[Exercise 1]
In the khachapuri text, what does the writer say T has finally outgrown?
[Exercise 2]
Rewrite the paragraph of the khachapuri text that begins "I imagine a bottle of good Georgian" more briefly, keeping its main facts.
[Exercise 3]
Take the khachapuri text further, continuing from its last sentence.

[[ Text shown open ]]

Khachapuri is eaten with knife and fork, by cutting pieces of bread part off, and dipping them in the mixed cheese, egg and butter topping.
I imagine a bottle of good Georgian or other red wine would round this off as an amazing dinner. Since it was a midweek lunch for us, we had strong coffee and a green salad. And it was awesome, but now I need to arrange to order a few bottles of a Georgian red, and repeat the experience. In the cold dark of winter, my friends certainly won’t complain.
The good news, which I have almost forgotten about, is this – it would appear that T, who has a deadly nut allergy and up until now had a less-serious egg white allergy, has finally outgrown the latter. Cautious introduction of whole eggs into his diet has caused no reaction in the past months, which would explain to any of my longer-time readers why I am suddenly writing about dishes involving loads of whole eggs. To me, this is a dessert, cake, hallelujah!!! sort of news, which means that there will be more cakes and other such things on this blog. And while I will still suggest egg-white-free solutions for such dishes, I am, myself, now free to cook with the glorious thing that is whole eggs. And there is much rejoycing!

[[ Text shown closed ]]
[[ Entries shown open ]]

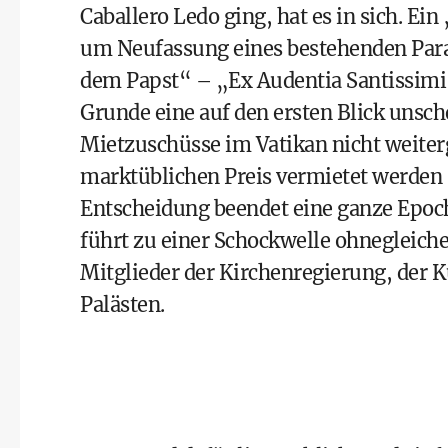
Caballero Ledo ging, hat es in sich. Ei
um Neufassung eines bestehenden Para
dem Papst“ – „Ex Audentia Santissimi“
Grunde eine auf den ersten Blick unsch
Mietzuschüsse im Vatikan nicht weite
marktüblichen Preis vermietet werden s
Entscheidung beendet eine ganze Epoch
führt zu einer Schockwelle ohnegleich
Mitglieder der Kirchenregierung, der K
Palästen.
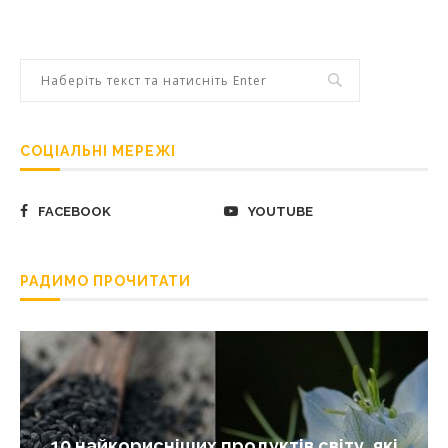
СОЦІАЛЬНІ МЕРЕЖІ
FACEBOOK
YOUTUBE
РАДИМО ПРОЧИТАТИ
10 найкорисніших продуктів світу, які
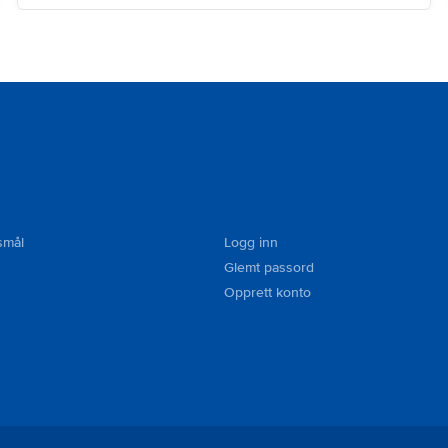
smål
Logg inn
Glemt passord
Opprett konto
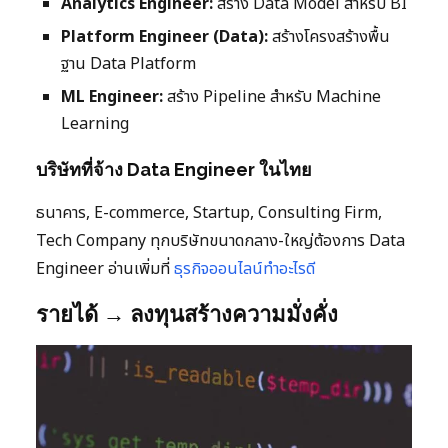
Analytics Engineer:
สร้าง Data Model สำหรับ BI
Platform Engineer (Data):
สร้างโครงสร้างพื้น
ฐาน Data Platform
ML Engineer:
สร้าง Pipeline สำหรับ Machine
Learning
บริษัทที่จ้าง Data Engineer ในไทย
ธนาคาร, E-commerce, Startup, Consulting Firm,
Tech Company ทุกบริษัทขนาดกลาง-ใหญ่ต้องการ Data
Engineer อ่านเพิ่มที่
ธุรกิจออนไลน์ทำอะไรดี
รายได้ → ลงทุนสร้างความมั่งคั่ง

[[ Entries shown closed ]]
[[ Entries shown open ]]

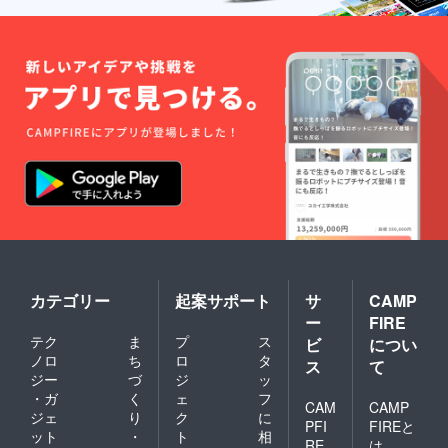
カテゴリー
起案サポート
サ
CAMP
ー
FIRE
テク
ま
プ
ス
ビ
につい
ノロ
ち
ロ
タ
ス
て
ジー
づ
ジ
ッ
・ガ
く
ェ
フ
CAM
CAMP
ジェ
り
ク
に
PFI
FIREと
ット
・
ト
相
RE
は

[[ Entries shown closed ]]
[[ Entries shown open ]]

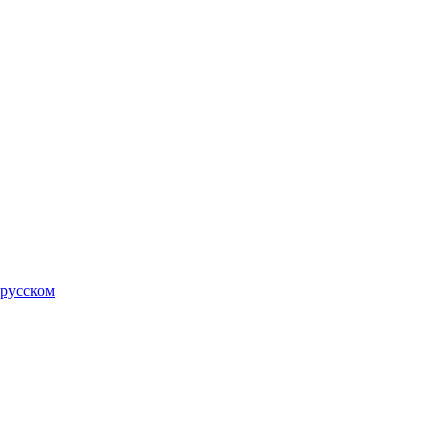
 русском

[[ Entries shown closed ]]

[Final answer 1]
T has finally outgrown his less-serious egg white allergy.

[Final answer 2]
A bottle of good Georgian or other red wine would likely make this an amazing dinner. As a midweek lunch, it was served with strong coffee and a green salad and was still awesome. The writer now plans to order a few bottles of Georgian red to repeat the meal, which friends won't mind in the cold dark of winter.

[Final answer 3]
* A very important note on raw eggs that I need to add: I live in Finland, where, like in Sweden and Norway, all eggs are required to be, by law, salmonella-free and available to eat raw. I know that in other countries raw eggs are variously dangerous to one’s health, so my advice is that unless you have your own chickens or access to good-quality eggs from a farm you trust not to infect you with salmonella, skip the raw egg topping. The khachapuri will be delicious without it. If you decide to go ahead with it, please note that you are eating it at your own risk.